What needs to be done - Working from the records below, repeat exactly the lines starting at the line that contains "Page size: 1275x1650." and ending at the line that contains "List each element's", inclusive.

Data for this exercise -
====
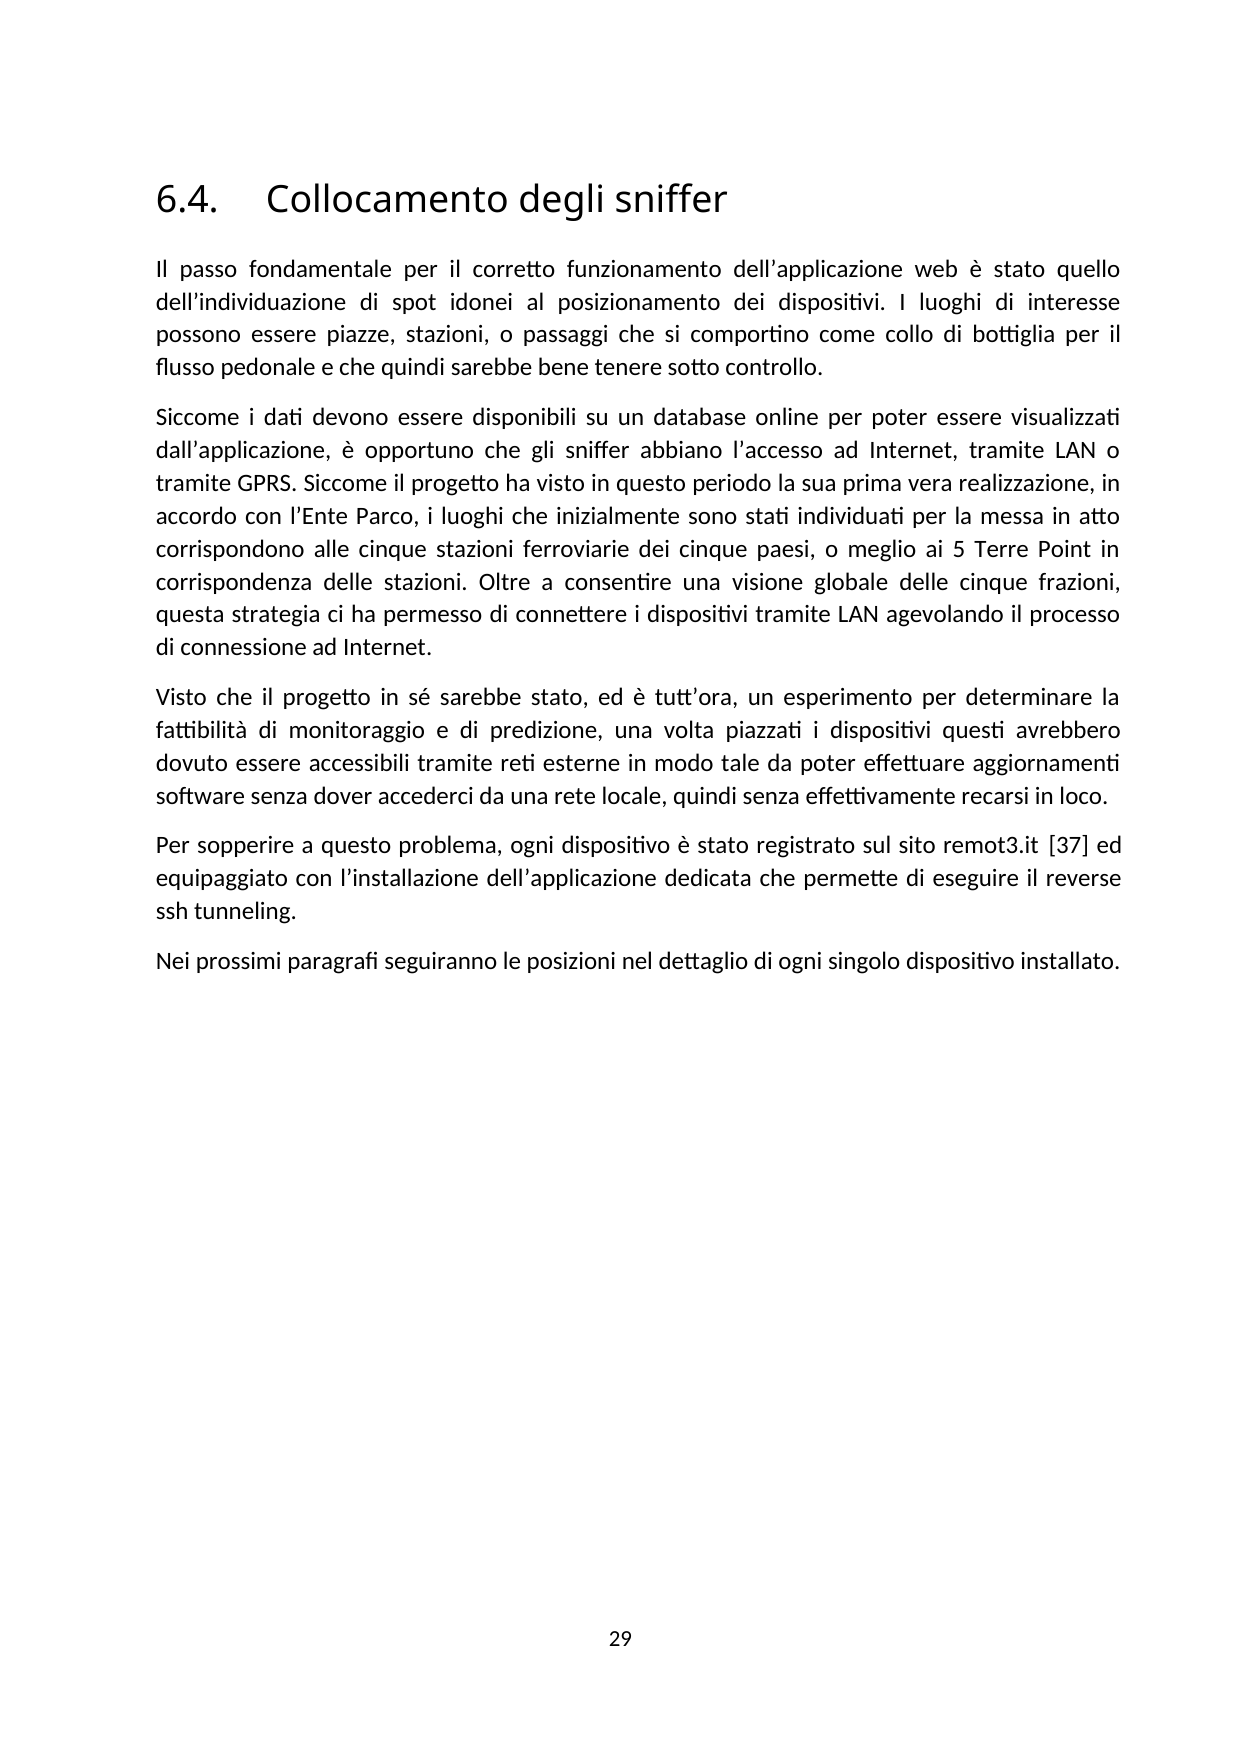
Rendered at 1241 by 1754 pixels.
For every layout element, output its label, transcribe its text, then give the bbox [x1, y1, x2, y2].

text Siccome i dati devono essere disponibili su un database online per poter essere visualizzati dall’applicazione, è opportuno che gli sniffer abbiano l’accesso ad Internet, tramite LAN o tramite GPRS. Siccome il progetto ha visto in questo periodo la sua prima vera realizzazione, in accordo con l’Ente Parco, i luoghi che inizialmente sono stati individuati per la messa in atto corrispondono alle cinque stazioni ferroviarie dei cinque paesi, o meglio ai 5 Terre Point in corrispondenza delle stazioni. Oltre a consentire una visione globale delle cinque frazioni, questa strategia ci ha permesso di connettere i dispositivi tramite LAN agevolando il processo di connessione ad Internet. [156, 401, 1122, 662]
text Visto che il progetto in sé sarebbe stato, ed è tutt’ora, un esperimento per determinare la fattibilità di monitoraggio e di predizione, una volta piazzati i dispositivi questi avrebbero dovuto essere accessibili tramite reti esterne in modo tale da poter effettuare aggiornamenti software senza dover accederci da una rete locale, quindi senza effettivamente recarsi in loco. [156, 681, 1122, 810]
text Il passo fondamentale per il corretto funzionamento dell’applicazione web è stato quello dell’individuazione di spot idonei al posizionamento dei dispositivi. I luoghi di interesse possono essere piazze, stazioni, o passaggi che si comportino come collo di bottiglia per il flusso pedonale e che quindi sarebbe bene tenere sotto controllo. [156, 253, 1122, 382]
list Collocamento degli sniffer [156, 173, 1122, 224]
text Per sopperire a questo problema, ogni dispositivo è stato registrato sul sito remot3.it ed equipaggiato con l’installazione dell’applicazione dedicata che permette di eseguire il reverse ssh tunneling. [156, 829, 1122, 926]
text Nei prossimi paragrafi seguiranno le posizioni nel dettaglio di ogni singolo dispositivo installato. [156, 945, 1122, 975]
====
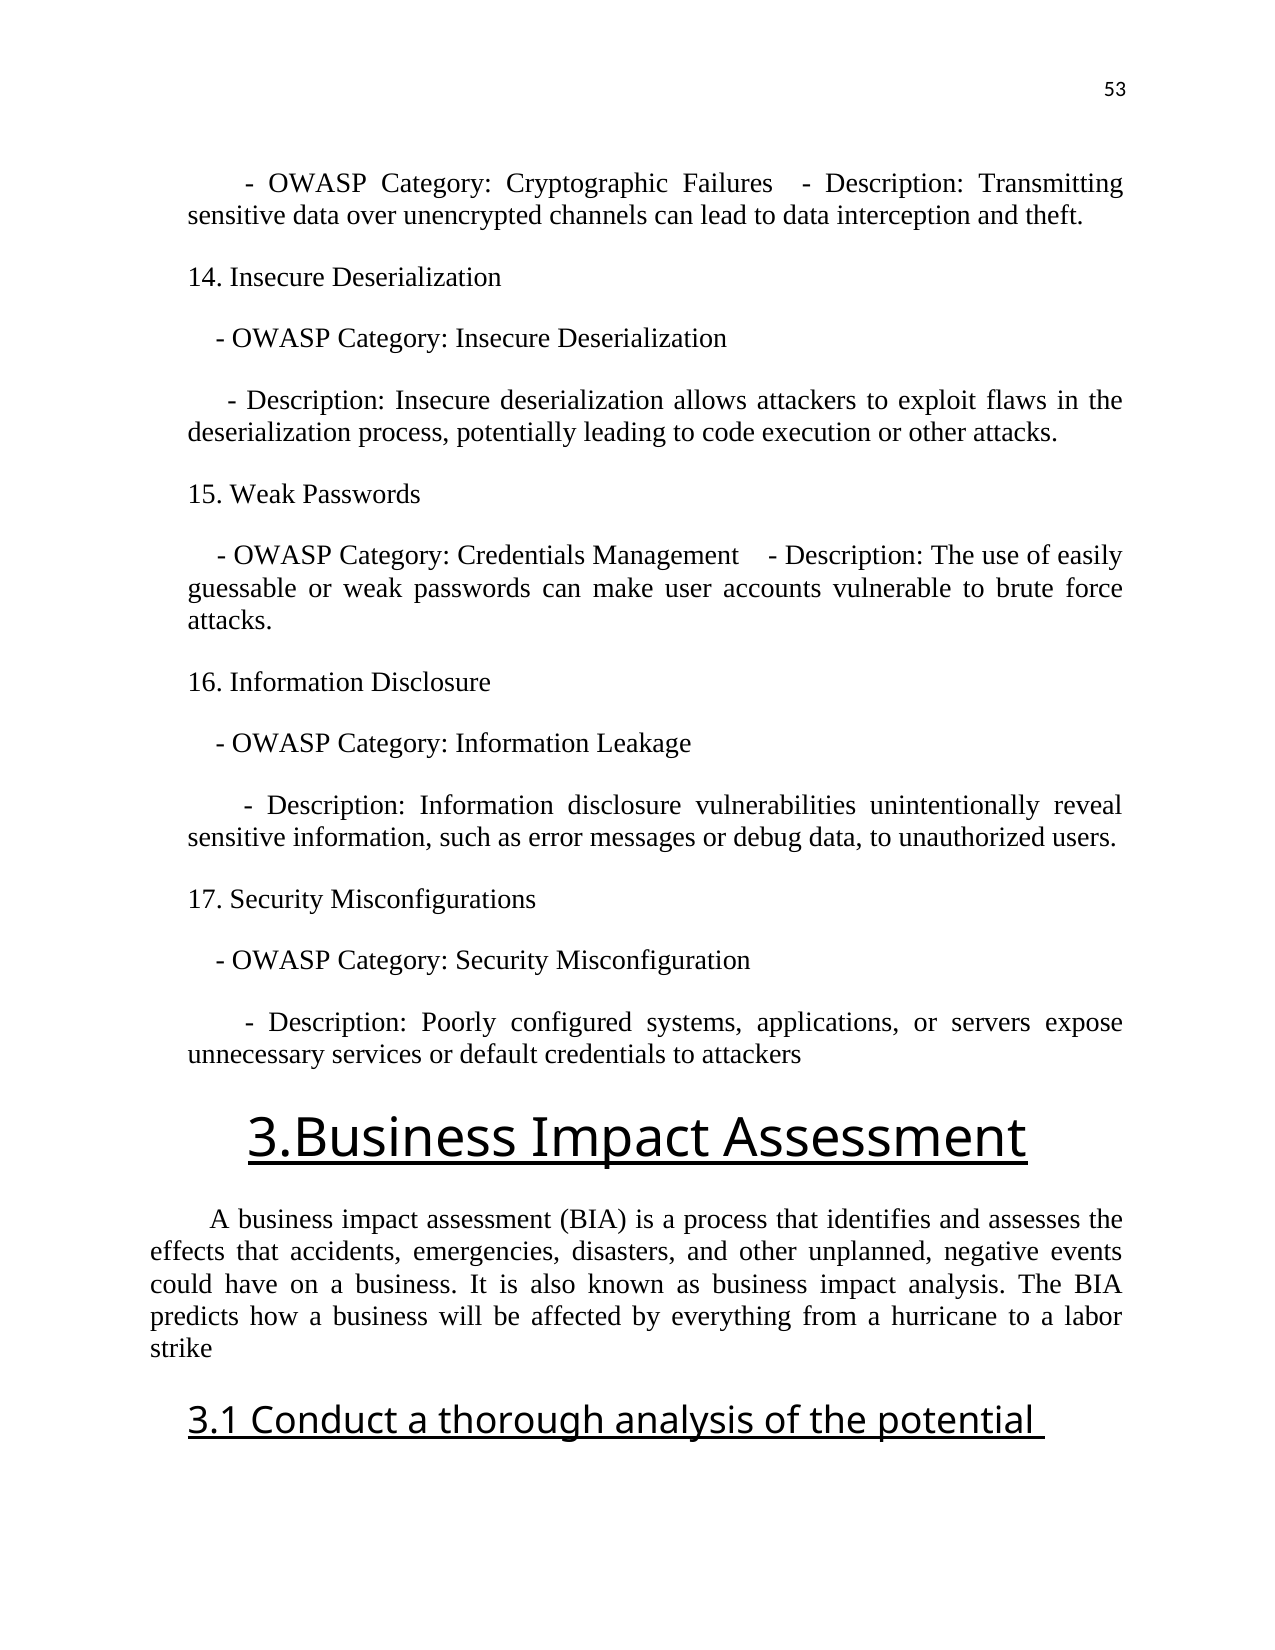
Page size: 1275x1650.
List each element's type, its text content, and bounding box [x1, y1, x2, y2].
====
Response area -
Page size: 1275x1650.
List each element's type, its text content, and bounding box [x1, y1, x2, y2].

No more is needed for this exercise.